╭─ Given entries

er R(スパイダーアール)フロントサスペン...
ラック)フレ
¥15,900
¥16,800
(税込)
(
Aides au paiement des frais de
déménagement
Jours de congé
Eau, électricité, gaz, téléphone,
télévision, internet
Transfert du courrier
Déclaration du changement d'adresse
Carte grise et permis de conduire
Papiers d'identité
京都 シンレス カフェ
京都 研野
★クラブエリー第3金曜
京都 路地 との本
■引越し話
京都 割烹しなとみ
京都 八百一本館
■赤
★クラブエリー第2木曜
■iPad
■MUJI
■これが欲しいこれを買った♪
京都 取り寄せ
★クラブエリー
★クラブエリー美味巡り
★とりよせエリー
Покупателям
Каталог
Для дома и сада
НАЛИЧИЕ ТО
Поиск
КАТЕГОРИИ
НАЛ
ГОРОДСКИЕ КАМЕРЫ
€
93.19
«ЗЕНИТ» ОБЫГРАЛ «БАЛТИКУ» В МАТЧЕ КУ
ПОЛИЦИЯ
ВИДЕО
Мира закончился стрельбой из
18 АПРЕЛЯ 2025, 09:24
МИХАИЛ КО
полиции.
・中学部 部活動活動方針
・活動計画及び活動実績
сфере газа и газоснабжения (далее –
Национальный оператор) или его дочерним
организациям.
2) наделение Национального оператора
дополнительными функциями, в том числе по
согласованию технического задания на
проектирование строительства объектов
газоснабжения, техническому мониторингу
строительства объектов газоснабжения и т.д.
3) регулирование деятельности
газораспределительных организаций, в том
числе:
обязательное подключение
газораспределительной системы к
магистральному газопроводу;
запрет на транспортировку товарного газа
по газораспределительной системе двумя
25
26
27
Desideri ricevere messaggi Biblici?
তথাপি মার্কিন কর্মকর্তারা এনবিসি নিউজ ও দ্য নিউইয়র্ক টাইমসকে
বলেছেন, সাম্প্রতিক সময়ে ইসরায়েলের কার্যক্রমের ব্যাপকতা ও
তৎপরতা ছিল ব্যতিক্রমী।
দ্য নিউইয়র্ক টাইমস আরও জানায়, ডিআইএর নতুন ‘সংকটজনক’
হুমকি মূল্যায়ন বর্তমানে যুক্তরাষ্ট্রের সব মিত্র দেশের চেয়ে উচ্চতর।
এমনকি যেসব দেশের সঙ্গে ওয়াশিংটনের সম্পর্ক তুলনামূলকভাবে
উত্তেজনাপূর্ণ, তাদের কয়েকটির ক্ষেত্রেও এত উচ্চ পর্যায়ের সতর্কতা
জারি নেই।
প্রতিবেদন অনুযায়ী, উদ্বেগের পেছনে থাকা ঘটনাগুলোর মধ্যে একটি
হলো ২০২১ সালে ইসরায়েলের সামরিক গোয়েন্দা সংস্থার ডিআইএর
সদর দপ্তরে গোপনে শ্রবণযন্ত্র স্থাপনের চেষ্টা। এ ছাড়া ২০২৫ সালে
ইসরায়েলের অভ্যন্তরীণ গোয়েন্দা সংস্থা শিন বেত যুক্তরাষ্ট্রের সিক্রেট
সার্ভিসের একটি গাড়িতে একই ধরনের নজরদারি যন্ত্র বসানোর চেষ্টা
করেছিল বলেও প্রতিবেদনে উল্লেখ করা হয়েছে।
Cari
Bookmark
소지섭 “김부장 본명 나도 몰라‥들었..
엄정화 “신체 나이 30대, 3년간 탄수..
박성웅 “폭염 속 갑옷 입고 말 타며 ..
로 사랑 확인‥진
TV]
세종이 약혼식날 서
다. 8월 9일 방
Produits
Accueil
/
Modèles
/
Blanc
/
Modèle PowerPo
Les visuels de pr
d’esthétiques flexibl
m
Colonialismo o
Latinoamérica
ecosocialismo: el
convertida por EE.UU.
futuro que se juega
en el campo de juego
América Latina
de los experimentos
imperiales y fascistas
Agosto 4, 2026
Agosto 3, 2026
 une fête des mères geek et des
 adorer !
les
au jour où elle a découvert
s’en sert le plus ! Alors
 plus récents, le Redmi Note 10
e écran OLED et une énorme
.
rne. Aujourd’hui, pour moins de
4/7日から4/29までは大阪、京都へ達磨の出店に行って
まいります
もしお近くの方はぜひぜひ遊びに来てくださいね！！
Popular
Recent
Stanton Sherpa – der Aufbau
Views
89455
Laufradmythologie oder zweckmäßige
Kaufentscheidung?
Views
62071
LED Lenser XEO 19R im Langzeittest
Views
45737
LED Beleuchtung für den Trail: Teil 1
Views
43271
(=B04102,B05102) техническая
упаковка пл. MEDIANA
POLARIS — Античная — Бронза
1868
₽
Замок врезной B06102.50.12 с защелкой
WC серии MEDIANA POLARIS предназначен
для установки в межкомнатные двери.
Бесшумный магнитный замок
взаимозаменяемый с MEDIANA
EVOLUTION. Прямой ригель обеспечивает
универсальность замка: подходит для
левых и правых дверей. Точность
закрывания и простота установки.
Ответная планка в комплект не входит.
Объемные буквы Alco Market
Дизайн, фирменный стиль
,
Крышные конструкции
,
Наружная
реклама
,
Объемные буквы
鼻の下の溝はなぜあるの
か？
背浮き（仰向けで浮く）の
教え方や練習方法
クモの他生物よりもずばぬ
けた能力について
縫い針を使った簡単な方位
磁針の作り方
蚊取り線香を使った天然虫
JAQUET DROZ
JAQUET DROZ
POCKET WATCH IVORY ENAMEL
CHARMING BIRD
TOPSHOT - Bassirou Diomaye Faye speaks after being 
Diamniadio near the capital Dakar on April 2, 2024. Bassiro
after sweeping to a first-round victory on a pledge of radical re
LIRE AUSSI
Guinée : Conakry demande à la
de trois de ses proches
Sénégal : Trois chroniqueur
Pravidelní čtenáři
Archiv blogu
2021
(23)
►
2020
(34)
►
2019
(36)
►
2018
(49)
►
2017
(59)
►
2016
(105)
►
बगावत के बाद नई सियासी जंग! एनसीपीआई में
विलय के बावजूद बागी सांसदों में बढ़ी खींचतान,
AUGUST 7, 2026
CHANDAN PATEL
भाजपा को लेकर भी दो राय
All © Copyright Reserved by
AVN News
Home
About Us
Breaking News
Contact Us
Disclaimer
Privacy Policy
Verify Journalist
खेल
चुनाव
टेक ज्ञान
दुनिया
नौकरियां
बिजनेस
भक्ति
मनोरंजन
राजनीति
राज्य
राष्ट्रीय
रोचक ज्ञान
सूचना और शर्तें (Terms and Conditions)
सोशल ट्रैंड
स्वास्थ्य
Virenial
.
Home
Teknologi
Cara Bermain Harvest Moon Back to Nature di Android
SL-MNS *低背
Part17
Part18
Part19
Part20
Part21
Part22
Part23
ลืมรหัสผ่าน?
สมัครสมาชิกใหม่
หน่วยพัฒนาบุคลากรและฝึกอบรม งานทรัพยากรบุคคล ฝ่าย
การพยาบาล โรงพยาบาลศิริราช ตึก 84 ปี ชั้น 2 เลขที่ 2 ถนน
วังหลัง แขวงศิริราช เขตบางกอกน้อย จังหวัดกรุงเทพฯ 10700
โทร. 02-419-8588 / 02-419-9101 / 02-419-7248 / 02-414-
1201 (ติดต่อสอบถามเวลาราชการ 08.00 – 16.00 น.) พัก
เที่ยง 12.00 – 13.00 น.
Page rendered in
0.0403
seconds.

╰─

### Problem statement
Turn every line of text from all the entries above into a Markdown table with the columns "Row" and "Line", numbering the rows in order and leaving out blank lines.

### Exercise answer
| Row | Line |
|---|---|
| 1 | er R(スパイダーアール)フロントサスペン... |
| 2 | ラック)フレ |
| 3 | ¥15,900 |
| 4 | ¥16,800 |
| 5 | (税込) |
| 6 | ( |
| 7 | Aides au paiement des frais de |
| 8 | déménagement |
| 9 | Jours de congé |
| 10 | Eau, électricité, gaz, téléphone, |
| 11 | télévision, internet |
| 12 | Transfert du courrier |
| 13 | Déclaration du changement d'adresse |
| 14 | Carte grise et permis de conduire |
| 15 | Papiers d'identité |
| 16 | 京都 シンレス カフェ |
| 17 | 京都 研野 |
| 18 | ★クラブエリー第3金曜 |
| 19 | 京都 路地 との本 |
| 20 | ■引越し話 |
| 21 | 京都 割烹しなとみ |
| 22 | 京都 八百一本館 |
| 23 | ■赤 |
| 24 | ★クラブエリー第2木曜 |
| 25 | ■iPad |
| 26 | ■MUJI |
| 27 | ■これが欲しいこれを買った♪ |
| 28 | 京都 取り寄せ |
| 29 | ★クラブエリー |
| 30 | ★クラブエリー美味巡り |
| 31 | ★とりよせエリー |
| 32 | Покупателям |
| 33 | Каталог |
| 34 | Для дома и сада |
| 35 | НАЛИЧИЕ ТО |
| 36 | Поиск |
| 37 | КАТЕГОРИИ |
| 38 | НАЛ |
| 39 | ГОРОДСКИЕ КАМЕРЫ |
| 40 | € |
| 41 | 93.19 |
| 42 | «ЗЕНИТ» ОБЫГРАЛ «БАЛТИКУ» В МАТЧЕ КУ |
| 43 | ПОЛИЦИЯ |
| 44 | ВИДЕО |
| 45 | Мира закончился стрельбой из |
| 46 | 18 АПРЕЛЯ 2025, 09:24 |
| 47 | МИХАИЛ КО |
| 48 | полиции. |
| 49 | ・中学部 部活動活動方針 |
| 50 | ・活動計画及び活動実績 |
| 51 | сфере газа и газоснабжения (далее – |
| 52 | Национальный оператор) или его дочерним |
| 53 | организациям. |
| 54 | 2) наделение Национального оператора |
| 55 | дополнительными функциями, в том числе по |
| 56 | согласованию технического задания на |
| 57 | проектирование строительства объектов |
| 58 | газоснабжения, техническому мониторингу |
| 59 | строительства объектов газоснабжения и т.д. |
| 60 | 3) регулирование деятельности |
| 61 | газораспределительных организаций, в том |
| 62 | числе: |
| 63 | обязательное подключение |
| 64 | газораспределительной системы к |
| 65 | магистральному газопроводу; |
| 66 | запрет на транспортировку товарного газа |
| 67 | по газораспределительной системе двумя |
| 68 | 25 |
| 69 | 26 |
| 70 | 27 |
| 71 | Desideri ricevere messaggi Biblici? |
| 72 | তথাপি মার্কিন কর্মকর্তারা এনবিসি নিউজ ও দ্য নিউইয়র্ক টাইমসকে |
| 73 | বলেছেন, সাম্প্রতিক সময়ে ইসরায়েলের কার্যক্রমের ব্যাপকতা ও |
| 74 | তৎপরতা ছিল ব্যতিক্রমী। |
| 75 | দ্য নিউইয়র্ক টাইমস আরও জানায়, ডিআইএর নতুন ‘সংকটজনক’ |
| 76 | হুমকি মূল্যায়ন বর্তমানে যুক্তরাষ্ট্রের সব মিত্র দেশের চেয়ে উচ্চতর। |
| 77 | এমনকি যেসব দেশের সঙ্গে ওয়াশিংটনের সম্পর্ক তুলনামূলকভাবে |
| 78 | উত্তেজনাপূর্ণ, তাদের কয়েকটির ক্ষেত্রেও এত উচ্চ পর্যায়ের সতর্কতা |
| 79 | জারি নেই। |
| 80 | প্রতিবেদন অনুযায়ী, উদ্বেগের পেছনে থাকা ঘটনাগুলোর মধ্যে একটি |
| 81 | হলো ২০২১ সালে ইসরায়েলের সামরিক গোয়েন্দা সংস্থার ডিআইএর |
| 82 | সদর দপ্তরে গোপনে শ্রবণযন্ত্র স্থাপনের চেষ্টা। এ ছাড়া ২০২৫ সালে |
| 83 | ইসরায়েলের অভ্যন্তরীণ গোয়েন্দা সংস্থা শিন বেত যুক্তরাষ্ট্রের সিক্রেট |
| 84 | সার্ভিসের একটি গাড়িতে একই ধরনের নজরদারি যন্ত্র বসানোর চেষ্টা |
| 85 | করেছিল বলেও প্রতিবেদনে উল্লেখ করা হয়েছে। |
| 86 | Cari |
| 87 | Bookmark |
| 88 | 소지섭 “김부장 본명 나도 몰라‥들었.. |
| 89 | 엄정화 “신체 나이 30대, 3년간 탄수.. |
| 90 | 박성웅 “폭염 속 갑옷 입고 말 타며 .. |
| 91 | 로 사랑 확인‥진 |
| 92 | TV] |
| 93 | 세종이 약혼식날 서 |
| 94 | 다. 8월 9일 방 |
| 95 | Produits |
| 96 | Accueil |
| 97 | / |
| 98 | Modèles |
| 99 | / |
| 100 | Blanc |
| 101 | / |
| 102 | Modèle PowerPo |
| 103 | Les visuels de pr |
| 104 | d’esthétiques flexibl |
| 105 | m |
| 106 | Colonialismo o |
| 107 | Latinoamérica |
| 108 | ecosocialismo: el |
| 109 | convertida por EE.UU. |
| 110 | futuro que se juega |
| 111 | en el campo de juego |
| 112 | América Latina |
| 113 | de los experimentos |
| 114 | imperiales y fascistas |
| 115 | Agosto 4, 2026 |
| 116 | Agosto 3, 2026 |
| 117 |  une fête des mères geek et des |
| 118 |  adorer ! |
| 119 | les |
| 120 | au jour où elle a découvert |
| 121 | s’en sert le plus ! Alors |
| 122 |  plus récents, le Redmi Note 10 |
| 123 | e écran OLED et une énorme |
| 124 | . |
| 125 | rne. Aujourd’hui, pour moins de |
| 126 | 4/7日から4/29までは大阪、京都へ達磨の出店に行って |
| 127 | まいります |
| 128 | もしお近くの方はぜひぜひ遊びに来てくださいね！！ |
| 129 | Popular |
| 130 | Recent |
| 131 | Stanton Sherpa – der Aufbau |
| 132 | Views |
| 133 | 89455 |
| 134 | Laufradmythologie oder zweckmäßige |
| 135 | Kaufentscheidung? |
| 136 | Views |
| 137 | 62071 |
| 138 | LED Lenser XEO 19R im Langzeittest |
| 139 | Views |
| 140 | 45737 |
| 141 | LED Beleuchtung für den Trail: Teil 1 |
| 142 | Views |
| 143 | 43271 |
| 144 | (=B04102,B05102) техническая |
| 145 | упаковка пл. MEDIANA |
| 146 | POLARIS — Античная — Бронза |
| 147 | 1868 |
| 148 | ₽ |
| 149 | Замок врезной B06102.50.12 с защелкой |
| 150 | WC серии MEDIANA POLARIS предназначен |
| 151 | для установки в межкомнатные двери. |
| 152 | Бесшумный магнитный замок |
| 153 | взаимозаменяемый с MEDIANA |
| 154 | EVOLUTION. Прямой ригель обеспечивает |
| 155 | универсальность замка: подходит для |
| 156 | левых и правых дверей. Точность |
| 157 | закрывания и простота установки. |
| 158 | Ответная планка в комплект не входит. |
| 159 | Объемные буквы Alco Market |
| 160 | Дизайн, фирменный стиль |
| 161 | , |
| 162 | Крышные конструкции |
| 163 | , |
| 164 | Наружная |
| 165 | реклама |
| 166 | , |
| 167 | Объемные буквы |
| 168 | 鼻の下の溝はなぜあるの |
| 169 | か？ |
| 170 | 背浮き（仰向けで浮く）の |
| 171 | 教え方や練習方法 |
| 172 | クモの他生物よりもずばぬ |
| 173 | けた能力について |
| 174 | 縫い針を使った簡単な方位 |
| 175 | 磁針の作り方 |
| 176 | 蚊取り線香を使った天然虫 |
| 177 | JAQUET DROZ |
| 178 | JAQUET DROZ |
| 179 | POCKET WATCH IVORY ENAMEL |
| 180 | CHARMING BIRD |
| 181 | TOPSHOT - Bassirou Diomaye Faye speaks after being  |
| 182 | Diamniadio near the capital Dakar on April 2, 2024. Bassiro |
| 183 | after sweeping to a first-round victory on a pledge of radical re |
| 184 | LIRE AUSSI |
| 185 | Guinée : Conakry demande à la |
| 186 | de trois de ses proches |
| 187 | Sénégal : Trois chroniqueur |
| 188 | Pravidelní čtenáři |
| 189 | Archiv blogu |
| 190 | 2021 |
| 191 | (23) |
| 192 | ► |
| 193 | 2020 |
| 194 | (34) |
| 195 | ► |
| 196 | 2019 |
| 197 | (36) |
| 198 | ► |
| 199 | 2018 |
| 200 | (49) |
| 201 | ► |
| 202 | 2017 |
| 203 | (59) |
| 204 | ► |
| 205 | 2016 |
| 206 | (105) |
| 207 | ► |
| 208 | बगावत के बाद नई सियासी जंग! एनसीपीआई में |
| 209 | विलय के बावजूद बागी सांसदों में बढ़ी खींचतान, |
| 210 | AUGUST 7, 2026 |
| 211 | CHANDAN PATEL |
| 212 | भाजपा को लेकर भी दो राय |
| 213 | All © Copyright Reserved by |
| 214 | AVN News |
| 215 | Home |
| 216 | About Us |
| 217 | Breaking News |
| 218 | Contact Us |
| 219 | Disclaimer |
| 220 | Privacy Policy |
| 221 | Verify Journalist |
| 222 | खेल |
| 223 | चुनाव |
| 224 | टेक ज्ञान |
| 225 | दुनिया |
| 226 | नौकरियां |
| 227 | बिजनेस |
| 228 | भक्ति |
| 229 | मनोरंजन |
| 230 | राजनीति |
| 231 | राज्य |
| 232 | राष्ट्रीय |
| 233 | रोचक ज्ञान |
| 234 | सूचना और शर्तें (Terms and Conditions) |
| 235 | सोशल ट्रैंड |
| 236 | स्वास्थ्य |
| 237 | Virenial |
| 238 | . |
| 239 | Home |
| 240 | Teknologi |
| 241 | Cara Bermain Harvest Moon Back to Nature di Android |
| 242 | SL-MNS *低背 |
| 243 | Part17 |
| 244 | Part18 |
| 245 | Part19 |
| 246 | Part20 |
| 247 | Part21 |
| 248 | Part22 |
| 249 | Part23 |
| 250 | ลืมรหัสผ่าน? |
| 251 | สมัครสมาชิกใหม่ |
| 252 | หน่วยพัฒนาบุคลากรและฝึกอบรม งานทรัพยากรบุคคล ฝ่าย |
| 253 | การพยาบาล โรงพยาบาลศิริราช ตึก 84 ปี ชั้น 2 เลขที่ 2 ถนน |
| 254 | วังหลัง แขวงศิริราช เขตบางกอกน้อย จังหวัดกรุงเทพฯ 10700 |
| 255 | โทร. 02-419-8588 / 02-419-9101 / 02-419-7248 / 02-414- |
| 256 | 1201 (ติดต่อสอบถามเวลาราชการ 08.00 – 16.00 น.) พัก |
| 257 | เที่ยง 12.00 – 13.00 น. |
| 258 | Page rendered in |
| 259 | 0.0403 |
| 260 | seconds. |